===== Text excerpt

Left ears of male wild-type and Dcn^−/− mice were challenged with oxazolone. Right ears were treated with vehicle alone. (A) Swelling of the left ears is expressed in µm as the increase of baseline thickness of control ears. Dcn^−/− ears are shown in red and wild-type in black. Dcn^−/− mice show significant less swelling at 24 hours after challenge (*** P < 0.001; n=45 (24 hours); n=30 (48 hours); n=15 (72 hours). Data are expressed as mean ± SEM. (B) To visualize the reduced DTH reaction in three dimensions, combined PET/CT scans were performed 24 hours after challenging to allow detection of maximal differences in metabolic activity between Dcn^−/− and control animals. Arrows indicate the areas of interest in the horizontal and arrowheads in the transaxial image. (C) Quantification of [¹⁸F]-FDG-uptake of the treated ears showed a significant reduction in metabolic activity in the Dcn^−/− mice (n=9; 0.85 ± 0.35 Δ%ID/mL) compared to wild-type (n=9, 1.53±0.58 Δ%ID/mL, P = 0.008). Data are expressed as mean ± SEM. (D–G) Histological examination of oxazolone induced DTH in the ears of wild-type and Dcn^−/− mice. (D) Quantification of infiltrated leukocytes in ear tissue (*** P < 0.001, n=5 ears and 100 sections were quantified) shows reduced infiltration in Dcn^−/− ears. (E) Representative histology (H&E-staining) of wild-type and Dcn^−/− ear section after 24 hours DTH. Bar = 50 µm. Dcn^−/− ears have less leukocytes 24 hours after treatment compared to wild-type ears. The right panels show representative H&E-stainings of untreated wild-type and Dcn^−/− ears. Bar = 200 µm. (F) Quantification of leukocytes in blood vessels over the DTH experiments reveals more leukocytes in Dcn^−/− mice 24 hours after challenging. (D) (P < 0.001 n=5). Bar =50 µm). Data are expressed in mean ± SEM, (G) Representative histology (H&E-staining) of wild-type and Dcn^−/− blood vessels in ear sections after 24 hours DTH. Bar = 50 µm.

==========
===== Entries provided

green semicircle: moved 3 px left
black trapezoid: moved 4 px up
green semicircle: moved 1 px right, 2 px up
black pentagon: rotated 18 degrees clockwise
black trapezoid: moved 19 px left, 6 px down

==========

Instructions for the task:
Please answer these questions using the oxazolone ear-swelling text:
1. Which ears were treated with vehicle alone?
2. How many hours after challenge were the combined PET/CT scans performed?
3. What was the mean [¹⁸F]-FDG uptake reported for the wild-type mice?

Answer for the task:
1. The right ears.
2. 24 hours.
3. 1.53 ± 0.58 Δ%ID/mL.